Evidence from animal models further supports the potential contribution of anticitrulline antibodies to the pathogenesis of inflammatory arthritis. Recent studies in the collagen induced arthritis model have demonstrated that anticitrulline autoantibodies are induced by immunization with collagen and that establishing tolerance to citrullinated peptides blocks development of disease.23 Perhaps more compelling evidence for the pathogenic role of these antibodies is the ability to passively transfer anticitrulline antibodies to mice with subclinical arthritis and initiate robust symmetric inflammatory synovitis. Interestingly, passive transfer of anticitrulline antibodies into mice without any inflammatory stimulus does not elicit arthritis, and citrullination of joint tissue proteins is evident in mice with subclinical collagen-induced arthritis (CIA).
Taken together, these observations suggest a new disease model where the combination of anticitrulline antibodies and inflammation-induced citrullination of tissue proteins can conspire to induce an autoimmune inflammatory arthritis.9 The clinical utility of testing for anti-CCP versus RF is summarized in Table 1 (below). The anti-CCP test, while having similar sensitivity for the presence of RA, has much greater specificity. In addition, antibodies to CCP are rarely found in patients with other rheumatic conditions and infectious diseases where RF is more frequently found. Anti-CCP is even found frequently before the diagnosis of RA. These observations suggest that the anti-CCP test may be more useful for the diagnosis of RA than are RF tests—or that it at least should be part of the diagnostic algorithm.
Recently, my colleagues and I have examined a large cohort of patients with early arthritis who were followed for at least six months.26 The substitution of anti-CCP for the ACR classification criteria subcutaneous nodules and erosions improved on the ACR classification criteria for the earlier identification and classification of those patients who eventually developed RA. On the basis of these findings, we recommend that, if one suspects that a patient has RA, one should test for both RF and anti-CCP.
What do we do with these results in our Arthritis Center?
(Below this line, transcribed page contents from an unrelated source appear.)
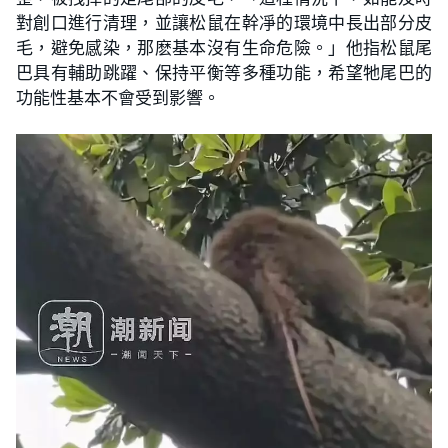
對創口進行清理，並讓松鼠在幹凈的環境中長出部分皮
毛，避免感染，那麽基本沒有生命危險。」他指松鼠尾
巴具有輔助跳躍、保持平衡等多種功能，希望牠尾巴的
功能性基本不會受到影響。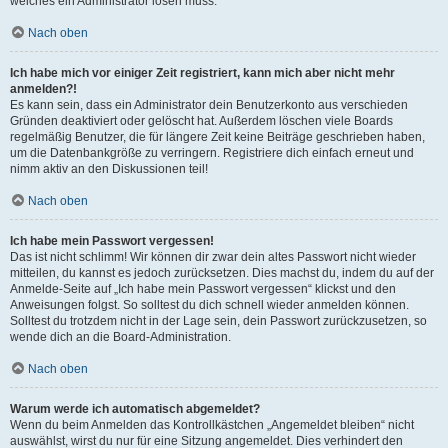
welches ein Administrator lösen muss.
Nach oben
Ich habe mich vor einiger Zeit registriert, kann mich aber nicht mehr
anmelden?!
Es kann sein, dass ein Administrator dein Benutzerkonto aus verschieden
Gründen deaktiviert oder gelöscht hat. Außerdem löschen viele Boards
regelmäßig Benutzer, die für längere Zeit keine Beiträge geschrieben haben,
um die Datenbankgröße zu verringern. Registriere dich einfach erneut und
nimm aktiv an den Diskussionen teil!
Nach oben
Ich habe mein Passwort vergessen!
Das ist nicht schlimm! Wir können dir zwar dein altes Passwort nicht wieder
mitteilen, du kannst es jedoch zurücksetzen. Dies machst du, indem du auf der
Anmelde-Seite auf „Ich habe mein Passwort vergessen“ klickst und den
Anweisungen folgst. So solltest du dich schnell wieder anmelden können.
Solltest du trotzdem nicht in der Lage sein, dein Passwort zurückzusetzen, so
wende dich an die Board-Administration.
Nach oben
Warum werde ich automatisch abgemeldet?
Wenn du beim Anmelden das Kontrollkästchen „Angemeldet bleiben“ nicht
auswählst, wirst du nur für eine Sitzung angemeldet. Dies verhindert den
We have observed a gradual trend for earlier and more aggressive treatment with disease-modifying antirheumatic drugs (DMARDs) in the patient who presents with a symmetric polyarthritis, and sometimes even a monoarthritis, who has a positive anti-CCP test. This approach is in marked contrast with the way the RF test was used, due to the lower specificity of this test in early arthritis in predicting RA. However, we rarely add a biological (e.g., TNF blocker) to the treatment regimen unless the patient has failed two DMARDs, clearly has inflammation, and is felt clinically to probably have RA. However, more carefully constructed clinical trials are needed to guide us on when and how to treat the early arthritis patient, because not all of them develop RA.
Summary
What does the future hold? First, in respect to antinuclear antibodies (ANAs, covered in Part One of this series), I predict that testing will become more automated, based on both economic pressures and improvement in solid-phase immunoassays. I suspect this will be coupled with the recognition that systemic lupus erythematosus, scleroderma, and Sjögren’s each represent a spectrum of related disorders. I predict that the combination of good clinical description, genetic markers, and assays for biomarkers via proteomics, will better divide up related subsets, resulting in better testing as well as therapy.